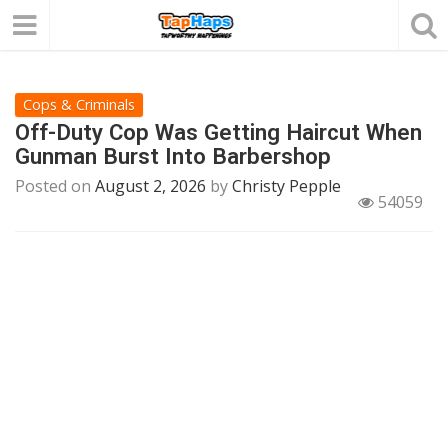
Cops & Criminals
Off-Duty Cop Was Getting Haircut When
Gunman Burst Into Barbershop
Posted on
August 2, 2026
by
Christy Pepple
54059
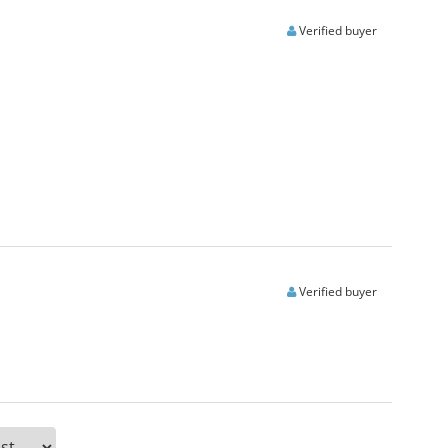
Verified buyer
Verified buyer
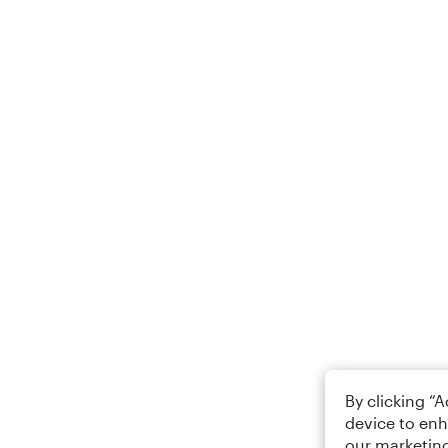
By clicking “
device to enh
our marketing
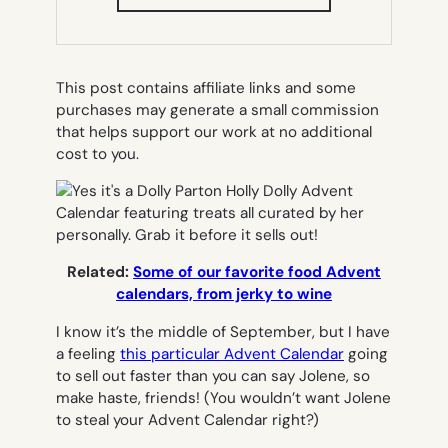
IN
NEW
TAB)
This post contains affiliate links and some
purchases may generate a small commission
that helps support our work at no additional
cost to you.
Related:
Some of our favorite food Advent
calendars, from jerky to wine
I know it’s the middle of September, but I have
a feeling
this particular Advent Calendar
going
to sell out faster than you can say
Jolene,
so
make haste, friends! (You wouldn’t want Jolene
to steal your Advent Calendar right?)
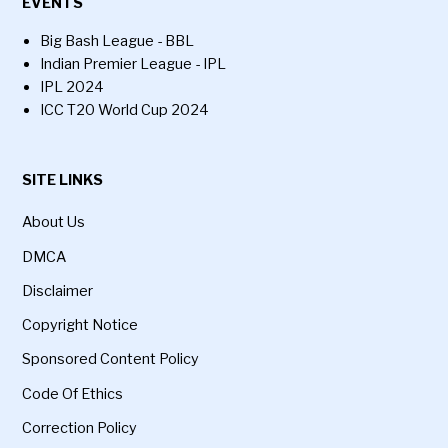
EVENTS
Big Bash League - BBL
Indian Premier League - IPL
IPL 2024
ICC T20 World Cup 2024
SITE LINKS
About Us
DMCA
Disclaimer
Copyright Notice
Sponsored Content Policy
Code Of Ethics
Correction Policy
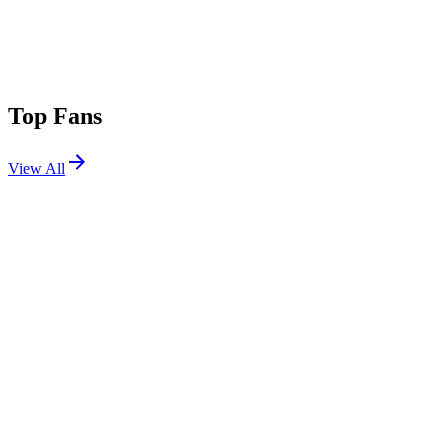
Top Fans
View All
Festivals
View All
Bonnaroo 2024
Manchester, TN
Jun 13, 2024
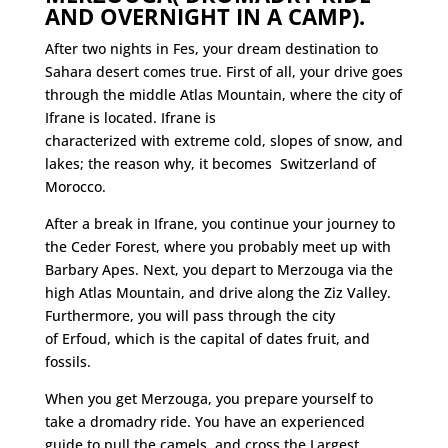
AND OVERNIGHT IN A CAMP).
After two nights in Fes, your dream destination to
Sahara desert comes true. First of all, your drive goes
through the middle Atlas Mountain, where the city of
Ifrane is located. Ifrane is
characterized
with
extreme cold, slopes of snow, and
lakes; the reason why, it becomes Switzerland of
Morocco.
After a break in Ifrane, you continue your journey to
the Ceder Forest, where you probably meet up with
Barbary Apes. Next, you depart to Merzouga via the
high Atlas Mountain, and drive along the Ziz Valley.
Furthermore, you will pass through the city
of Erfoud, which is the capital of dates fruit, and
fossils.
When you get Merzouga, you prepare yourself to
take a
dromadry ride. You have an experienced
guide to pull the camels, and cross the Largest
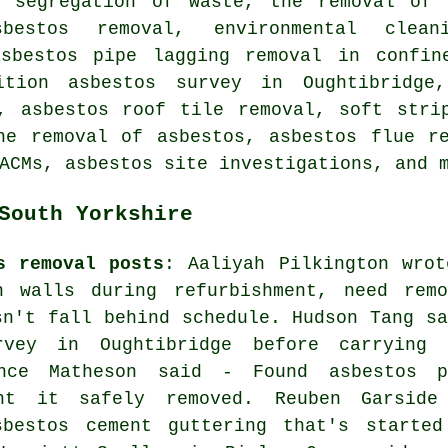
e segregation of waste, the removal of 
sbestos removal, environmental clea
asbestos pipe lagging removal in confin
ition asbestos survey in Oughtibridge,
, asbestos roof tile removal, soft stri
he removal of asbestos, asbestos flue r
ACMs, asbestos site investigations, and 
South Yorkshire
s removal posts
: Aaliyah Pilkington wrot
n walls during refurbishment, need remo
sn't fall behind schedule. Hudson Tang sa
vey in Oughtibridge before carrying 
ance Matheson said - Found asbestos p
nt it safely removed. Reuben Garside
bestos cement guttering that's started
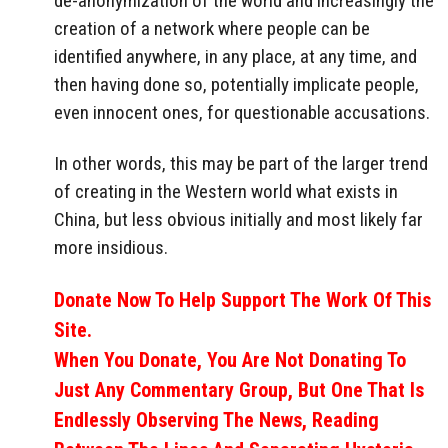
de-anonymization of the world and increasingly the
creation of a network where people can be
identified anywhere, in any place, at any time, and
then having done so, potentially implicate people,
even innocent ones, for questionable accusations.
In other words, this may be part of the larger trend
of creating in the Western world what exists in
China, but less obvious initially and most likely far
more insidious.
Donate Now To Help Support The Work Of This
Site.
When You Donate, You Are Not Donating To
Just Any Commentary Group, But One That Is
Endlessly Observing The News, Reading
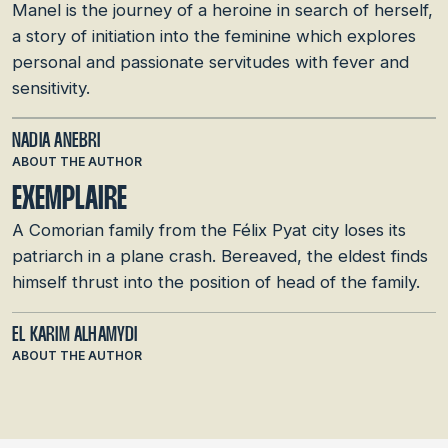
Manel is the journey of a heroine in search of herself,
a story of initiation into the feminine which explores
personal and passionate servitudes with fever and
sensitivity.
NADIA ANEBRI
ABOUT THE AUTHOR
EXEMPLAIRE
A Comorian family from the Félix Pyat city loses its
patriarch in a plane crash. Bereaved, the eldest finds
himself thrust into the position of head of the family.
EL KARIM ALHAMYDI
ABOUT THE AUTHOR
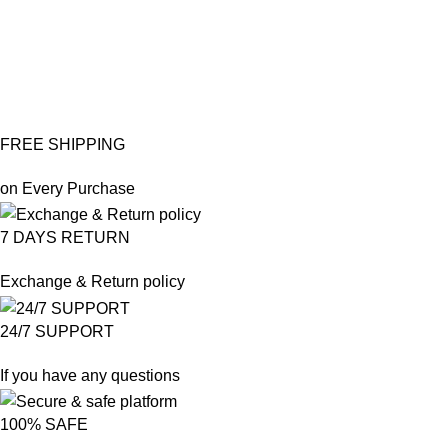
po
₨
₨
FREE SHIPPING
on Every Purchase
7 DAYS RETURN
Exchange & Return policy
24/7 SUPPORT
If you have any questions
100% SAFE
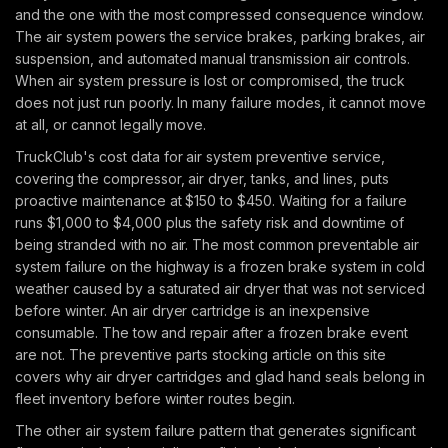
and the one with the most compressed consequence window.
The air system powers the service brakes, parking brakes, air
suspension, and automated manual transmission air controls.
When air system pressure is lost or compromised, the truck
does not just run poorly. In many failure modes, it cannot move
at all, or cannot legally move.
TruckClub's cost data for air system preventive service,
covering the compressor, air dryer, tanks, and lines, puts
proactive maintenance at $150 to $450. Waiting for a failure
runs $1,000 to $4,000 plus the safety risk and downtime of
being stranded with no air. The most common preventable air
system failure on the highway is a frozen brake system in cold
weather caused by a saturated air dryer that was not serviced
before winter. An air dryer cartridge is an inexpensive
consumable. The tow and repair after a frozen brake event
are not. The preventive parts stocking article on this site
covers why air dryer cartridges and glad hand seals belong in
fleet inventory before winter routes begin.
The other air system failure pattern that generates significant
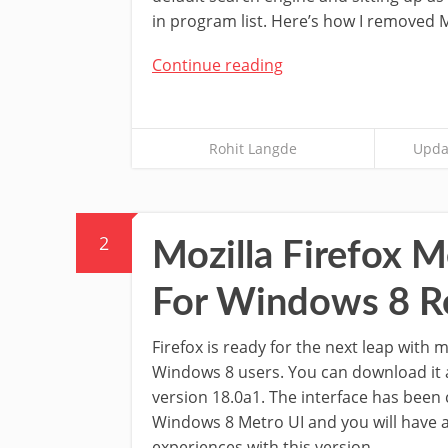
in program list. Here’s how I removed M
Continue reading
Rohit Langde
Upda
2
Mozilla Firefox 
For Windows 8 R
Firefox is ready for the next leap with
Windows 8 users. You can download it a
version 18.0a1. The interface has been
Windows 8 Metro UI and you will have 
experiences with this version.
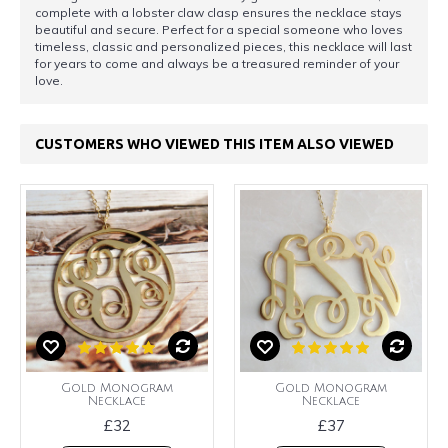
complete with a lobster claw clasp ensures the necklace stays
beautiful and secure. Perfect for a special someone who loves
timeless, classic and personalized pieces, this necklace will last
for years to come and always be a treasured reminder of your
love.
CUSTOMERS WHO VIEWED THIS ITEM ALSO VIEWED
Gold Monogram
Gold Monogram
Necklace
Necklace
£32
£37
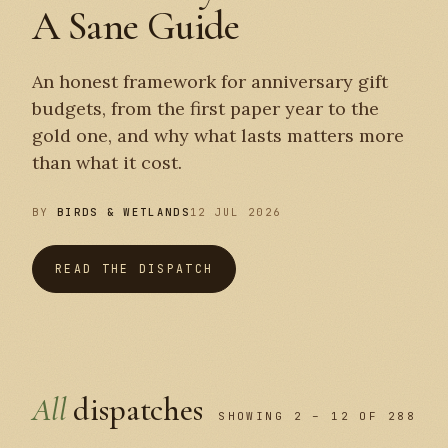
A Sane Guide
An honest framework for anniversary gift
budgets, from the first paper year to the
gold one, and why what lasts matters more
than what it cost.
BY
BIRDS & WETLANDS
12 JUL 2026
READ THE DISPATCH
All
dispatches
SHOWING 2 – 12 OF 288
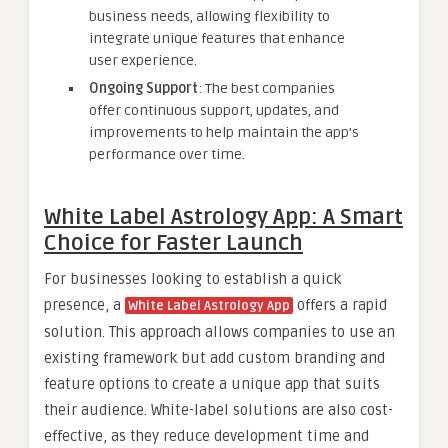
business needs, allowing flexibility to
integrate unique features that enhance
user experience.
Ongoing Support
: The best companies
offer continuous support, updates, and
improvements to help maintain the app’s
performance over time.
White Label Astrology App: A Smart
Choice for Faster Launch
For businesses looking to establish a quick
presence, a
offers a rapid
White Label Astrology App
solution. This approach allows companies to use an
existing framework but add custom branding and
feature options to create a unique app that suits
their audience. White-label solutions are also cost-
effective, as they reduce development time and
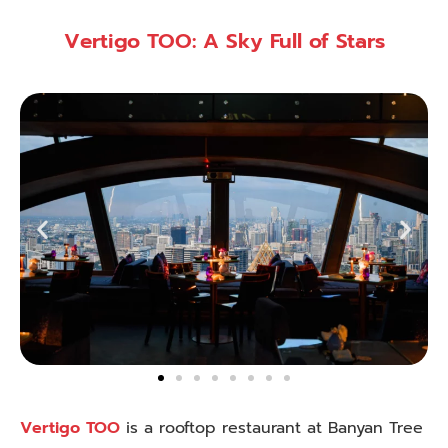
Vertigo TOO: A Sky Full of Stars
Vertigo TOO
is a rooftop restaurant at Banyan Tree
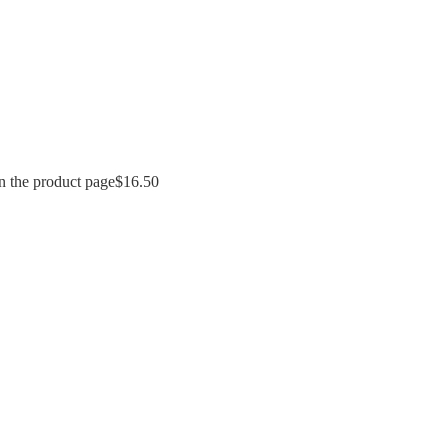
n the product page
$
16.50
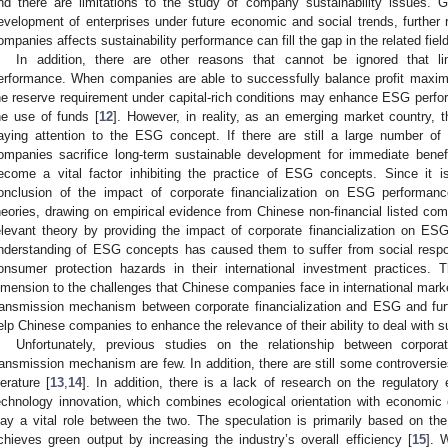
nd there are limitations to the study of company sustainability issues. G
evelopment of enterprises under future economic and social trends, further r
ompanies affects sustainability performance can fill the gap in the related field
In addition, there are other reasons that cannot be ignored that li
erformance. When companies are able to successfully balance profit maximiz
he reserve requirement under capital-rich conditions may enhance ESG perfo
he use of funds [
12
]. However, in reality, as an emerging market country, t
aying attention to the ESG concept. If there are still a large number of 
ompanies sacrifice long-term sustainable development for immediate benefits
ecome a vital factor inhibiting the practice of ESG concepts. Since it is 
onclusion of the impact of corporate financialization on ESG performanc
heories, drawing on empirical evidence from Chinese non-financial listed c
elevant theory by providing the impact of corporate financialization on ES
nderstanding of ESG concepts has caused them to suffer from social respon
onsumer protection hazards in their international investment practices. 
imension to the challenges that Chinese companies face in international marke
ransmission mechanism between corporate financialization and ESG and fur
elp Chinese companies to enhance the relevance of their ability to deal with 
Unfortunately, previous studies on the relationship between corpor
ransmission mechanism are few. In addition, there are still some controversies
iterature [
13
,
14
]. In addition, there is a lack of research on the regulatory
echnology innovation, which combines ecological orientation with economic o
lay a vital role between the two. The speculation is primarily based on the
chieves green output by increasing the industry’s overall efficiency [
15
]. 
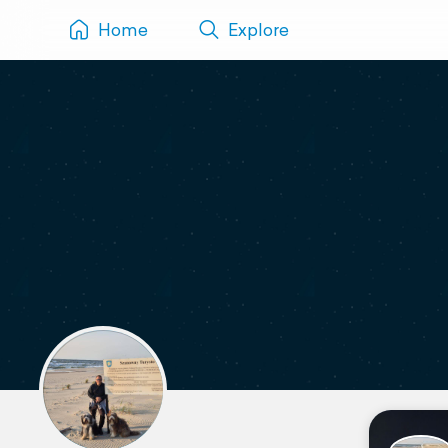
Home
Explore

◆ ◆ ◆ ◆

## Instruction
Reproduce, unchanged, the stretch of the records from the line containing "complete with a" through the line containing "SHOWING 2 – 12 OF 288", both included. Leave the pictures out of your answer.

## Problem solution
complete with a lobster claw clasp ensures the necklace stays
beautiful and secure. Perfect for a special someone who loves
timeless, classic and personalized pieces, this necklace will last
for years to come and always be a treasured reminder of your
love.
CUSTOMERS WHO VIEWED THIS ITEM ALSO VIEWED
Gold Monogram
Gold Monogram
Necklace
Necklace
£32
£37
A Sane Guide
An honest framework for anniversary gift
budgets, from the first paper year to the
gold one, and why what lasts matters more
than what it cost.
BY
BIRDS & WETLANDS
12 JUL 2026
READ THE DISPATCH
All
dispatches
SHOWING 2 – 12 OF 288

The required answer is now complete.